Saved entries:
# # # #

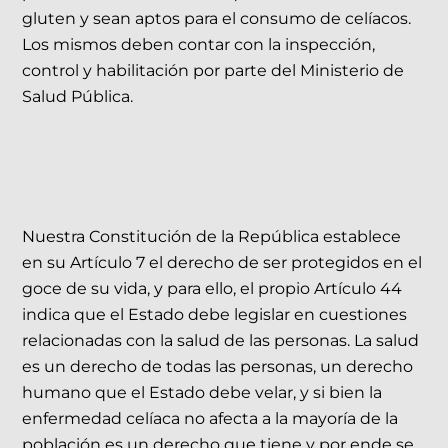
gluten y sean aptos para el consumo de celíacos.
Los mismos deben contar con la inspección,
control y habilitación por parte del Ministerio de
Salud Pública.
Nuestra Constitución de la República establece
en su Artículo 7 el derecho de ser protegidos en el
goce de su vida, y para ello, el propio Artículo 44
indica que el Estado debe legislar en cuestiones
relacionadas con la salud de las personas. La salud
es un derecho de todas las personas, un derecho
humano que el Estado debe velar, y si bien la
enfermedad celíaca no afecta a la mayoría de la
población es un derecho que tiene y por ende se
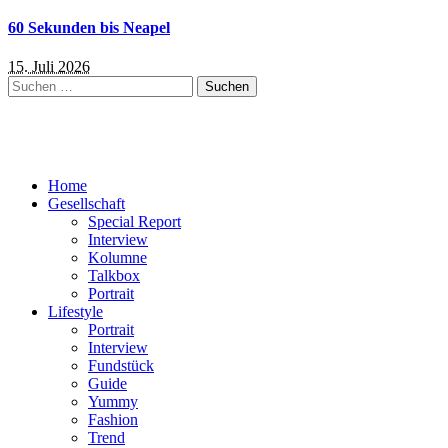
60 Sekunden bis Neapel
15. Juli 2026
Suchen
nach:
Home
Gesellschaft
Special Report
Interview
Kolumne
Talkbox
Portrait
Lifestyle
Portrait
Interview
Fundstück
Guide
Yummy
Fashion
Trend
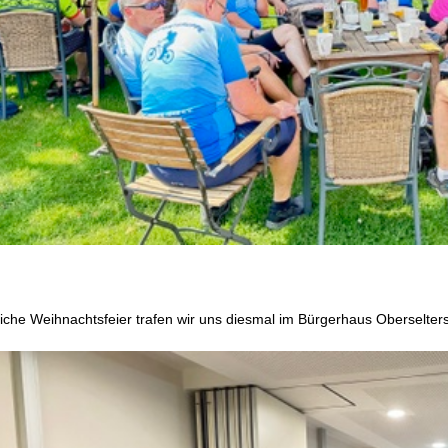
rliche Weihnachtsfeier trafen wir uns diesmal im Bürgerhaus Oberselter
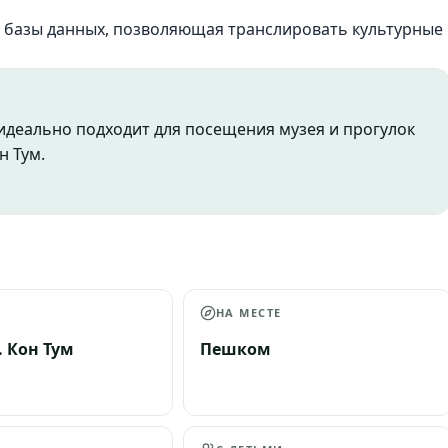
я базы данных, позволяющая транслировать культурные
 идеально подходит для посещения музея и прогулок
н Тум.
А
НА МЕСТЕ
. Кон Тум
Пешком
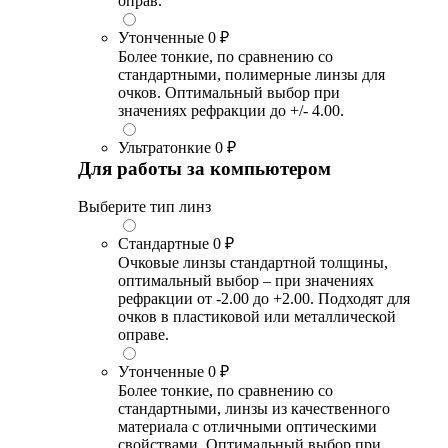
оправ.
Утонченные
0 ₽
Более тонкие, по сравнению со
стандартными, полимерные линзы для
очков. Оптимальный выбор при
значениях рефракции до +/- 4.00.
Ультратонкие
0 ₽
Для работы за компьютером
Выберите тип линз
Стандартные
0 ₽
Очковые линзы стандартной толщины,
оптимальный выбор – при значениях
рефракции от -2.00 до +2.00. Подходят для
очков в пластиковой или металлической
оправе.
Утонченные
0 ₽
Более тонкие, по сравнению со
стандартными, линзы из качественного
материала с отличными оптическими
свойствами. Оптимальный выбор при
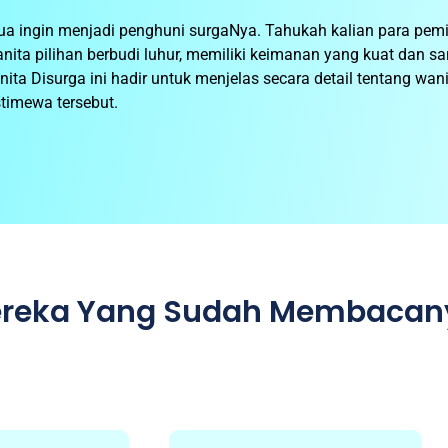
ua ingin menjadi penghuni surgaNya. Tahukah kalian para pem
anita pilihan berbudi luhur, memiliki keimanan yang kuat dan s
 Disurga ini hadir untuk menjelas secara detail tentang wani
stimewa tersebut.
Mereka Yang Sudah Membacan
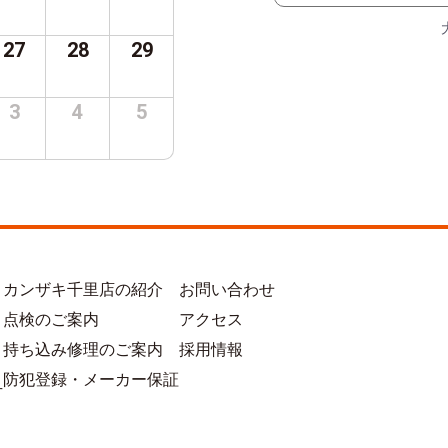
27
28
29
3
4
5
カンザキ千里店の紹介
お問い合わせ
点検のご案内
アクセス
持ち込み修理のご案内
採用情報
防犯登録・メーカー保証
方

# # # #

Work to complete: Could you reproduce the data above exactly, without its pictures?

Exercise solution:
gluten y sean aptos para el consumo de celíacos.
Los mismos deben contar con la inspección,
control y habilitación por parte del Ministerio de
Salud Pública.
Nuestra Constitución de la República establece
en su Artículo 7 el derecho de ser protegidos en el
goce de su vida, y para ello, el propio Artículo 44
indica que el Estado debe legislar en cuestiones
relacionadas con la salud de las personas. La salud
es un derecho de todas las personas, un derecho
humano que el Estado debe velar, y si bien la
enfermedad celíaca no afecta a la mayoría de la
población es un derecho que tiene y por ende se
60 Sekunden bis Neapel
15. Juli 2026
Suchen
nach:
Home
Gesellschaft
Special Report
Interview
Kolumne
Talkbox
Portrait
Lifestyle
Portrait
Interview
Fundstück
Guide
Yummy
Fashion
Trend
rliche Weihnachtsfeier trafen wir uns diesmal im Bürgerhaus Oberselter
я базы данных, позволяющая транслировать культурные
 идеально подходит для посещения музея и прогулок
н Тум.
А
НА МЕСТЕ
. Кон Тум
Пешком
оправ.
Утонченные
0 ₽
Более тонкие, по сравнению со
стандартными, полимерные линзы для
очков. Оптимальный выбор при
значениях рефракции до +/- 4.00.
Ультратонкие
0 ₽
Для работы за компьютером
Выберите тип линз
Стандартные
0 ₽
Очковые линзы стандартной толщины,
оптимальный выбор – при значениях
рефракции от -2.00 до +2.00. Подходят для
очков в пластиковой или металлической
оправе.
Утонченные
0 ₽
Более тонкие, по сравнению со
стандартными, линзы из качественного
материала с отличными оптическими
свойствами. Оптимальный выбор при
ua ingin menjadi penghuni surgaNya. Tahukah kalian para pem
anita pilihan berbudi luhur, memiliki keimanan yang kuat dan s
 Disurga ini hadir untuk menjelas secara detail tentang wani
stimewa tersebut.
Mereka Yang Sudah Membacan
27
28
29
3
4
5
カンザキ千里店の紹介
お問い合わせ
点検のご案内
アクセス
持ち込み修理のご案内
採用情報
防犯登録・メーカー保証
方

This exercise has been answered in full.